| Literature DB >> 32058306 |
Georgios Geropoulos1, Sofoklis Mitsos2, Savvas Lampridis2, Martin Hayward2, Marco Scarci3, Nikolaos Panagiotopoulos2.
Abstract
INTRODUCTION: Carcinoma of unknown primary is a well-recognized clinical syndrome which accounts for the 3-5% of all the malignancies. Patients with carcinoma of unknown primary usually present with late stage disease without having identified the primary source of the tumour despite an extensive diagnostic work-up. PRESENTATION OF CASE: A 60 years old male presented to the clinic complaining of a neck mass to the left lateral neck. Patient's history was unremarkable without evidence of any malignant disease. Clinical and radiological examination revealed a cystic mass extending from the lower one third of the neck to the left clavicle causing periostal reaction. Mass biopsy and PET-CT was unspecific for the primary origin of the mass. However in the context of tumour immunohistochemistry, HPV status, neck location and basaloid cell differentiation, the tumour mass was considered as carcinoma of unknown primary with possible oropharyngeal primary location. The patient underwent surgical resection of the mass, left clavicle and the first rib. One year after the operation the patient is disease free. DISCUSSION: Although CUP usually presents with cervical lyphadenopathy, in our case there was no evidence of lymph node tissue infiltration in the neck region. Surgical resection of the mass showed that the location was extending within the cervical soft tissues and upper thorax. Taking into consideration the absence of lymphadenopathy this is an uncommon location of carcinoma of unknown primary in the neck.Entities:
Keywords: Carcinoma of unknown primary; Case report; Thoracic surgery
Year: 2019 PMID: 32058306 PMCID: PMC7016038 DOI: 10.1016/j.ijscr.2019.12.019
Source DB: PubMed Journal: Int J Surg Case Rep ISSN: 2210-2612
Fig. 1CT of thorax. There is a bilobular low-density mass with an intermediate density wall in the left side of root neck measuring approximately 6.5 × 3 cm in maximum axial dimensions and 4 cm craniocaudially. It abuts the superior aspect of clavicle extending of anterior and posterior to it. The periostal was seen sclerotic in the left clavicle in comparison to the right side. The left subclavian vein and lower left great internal jugular vein appear to be compressed by the mass.

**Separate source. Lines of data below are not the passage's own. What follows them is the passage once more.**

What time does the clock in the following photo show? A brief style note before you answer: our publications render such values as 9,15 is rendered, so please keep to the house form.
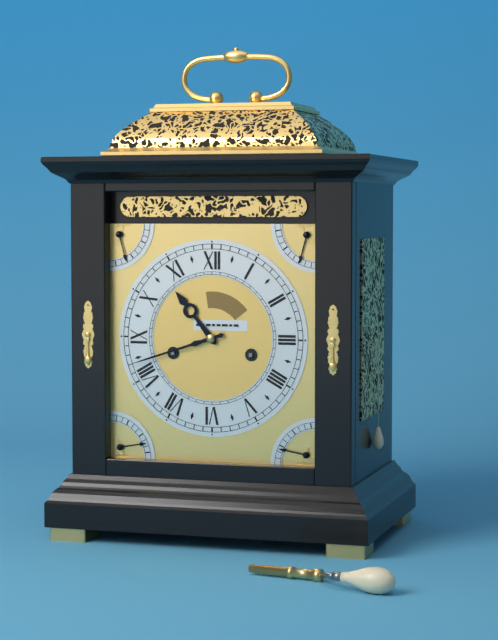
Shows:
10,42
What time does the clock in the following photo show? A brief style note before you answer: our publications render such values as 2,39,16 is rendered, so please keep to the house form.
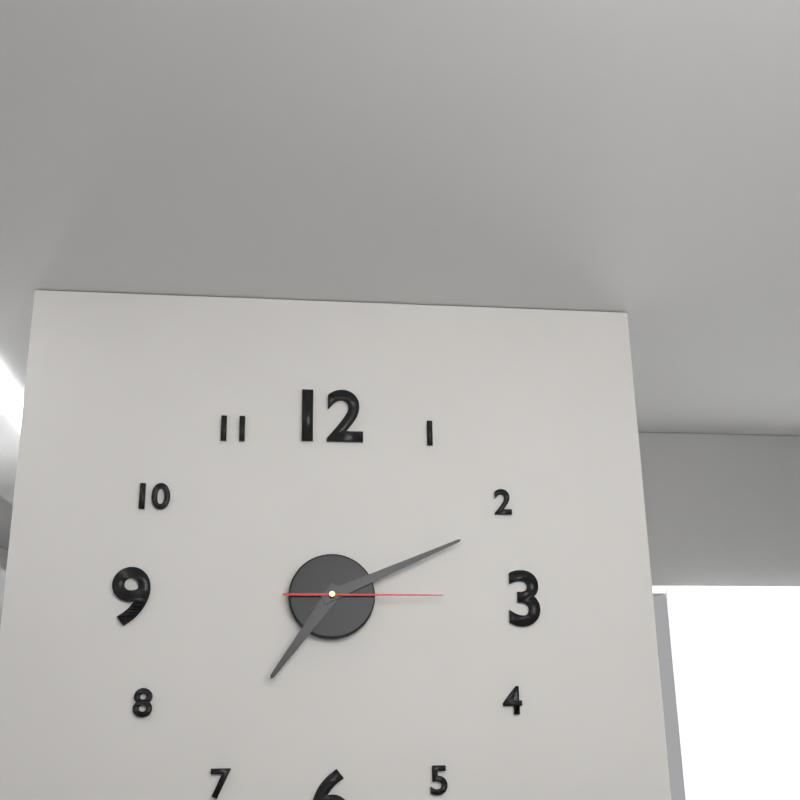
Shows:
7,11,15
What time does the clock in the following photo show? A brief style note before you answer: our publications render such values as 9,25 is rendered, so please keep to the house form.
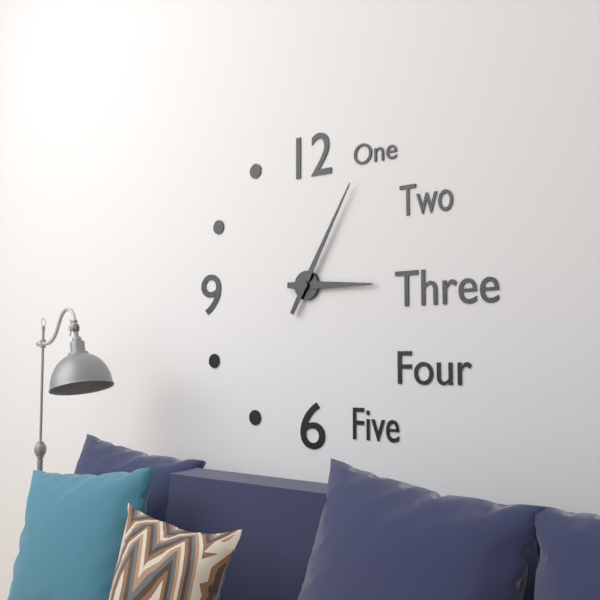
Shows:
3,05
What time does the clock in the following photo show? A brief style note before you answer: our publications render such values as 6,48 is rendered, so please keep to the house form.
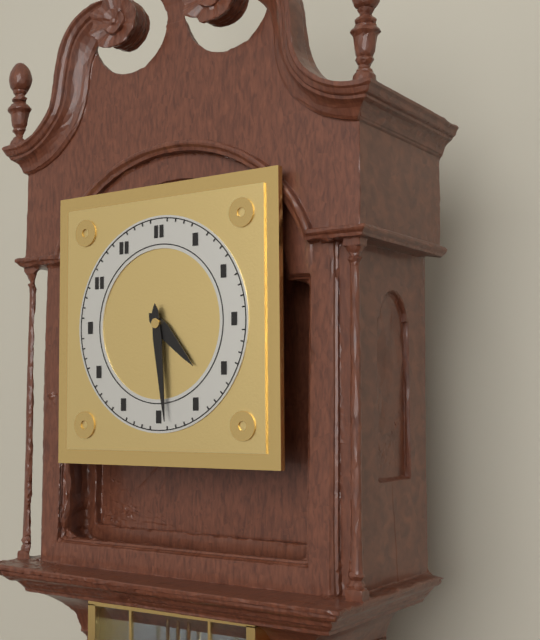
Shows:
4,29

Fig. 2MRI of the upper thorax and brachial plexus. A cystic mass with infilterating nodular enhancing walls centred at head of clavicule, infiltrates the clavicular and sternal heads of the left sternocleidomastoid muscle, the sternohyoid muscle inferiorly and the medial end of the first rib. The clavicle is infiltrated from the head medially to the mid-third laterally over a distance of at least 6 cm. In the neck and posteriorly the left ICA is well clear of the mass, but the distal left IJV is not well seen. Subclavian vein and distal vertebral vein run immediately posterior to the mass and are inseparable from it. Subclavian artery and brachial plexus do not appear to infiltrated.
Fig. 3Intraoperative picture of the mass and its adhesions to the underlying first rib. The mass was totally resected with the underlying first rib and clavicle.

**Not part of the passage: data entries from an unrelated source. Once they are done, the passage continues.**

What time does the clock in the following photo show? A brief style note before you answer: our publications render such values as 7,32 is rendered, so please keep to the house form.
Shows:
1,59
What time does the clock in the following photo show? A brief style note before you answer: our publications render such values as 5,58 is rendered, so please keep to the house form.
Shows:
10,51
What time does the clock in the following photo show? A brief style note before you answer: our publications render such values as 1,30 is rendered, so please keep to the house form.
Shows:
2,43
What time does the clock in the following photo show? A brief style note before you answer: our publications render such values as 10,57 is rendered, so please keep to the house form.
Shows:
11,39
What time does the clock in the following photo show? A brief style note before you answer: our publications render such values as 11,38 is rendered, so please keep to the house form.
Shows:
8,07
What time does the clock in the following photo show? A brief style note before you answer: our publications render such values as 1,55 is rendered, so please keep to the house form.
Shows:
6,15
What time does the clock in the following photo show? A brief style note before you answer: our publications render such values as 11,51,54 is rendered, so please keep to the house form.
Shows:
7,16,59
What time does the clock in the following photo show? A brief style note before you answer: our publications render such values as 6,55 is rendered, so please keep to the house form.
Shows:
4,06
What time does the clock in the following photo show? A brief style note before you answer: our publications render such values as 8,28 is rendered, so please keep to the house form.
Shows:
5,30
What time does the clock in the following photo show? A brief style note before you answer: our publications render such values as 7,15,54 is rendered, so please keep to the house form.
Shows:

Fig. 4CT after the operation. There is residual, poorly defined soft tissue within the surgical bed, which is thought to represent a combination of post-surgical change and interval radiotherapy, rather than recurrent or residual tumour.
Fig. 5Coronal planes preoperatively in MRI (a) and CT (b) scan. Imaging one year after removal of clavicle, first rib and tumor. No evidence of disease recurrence (c).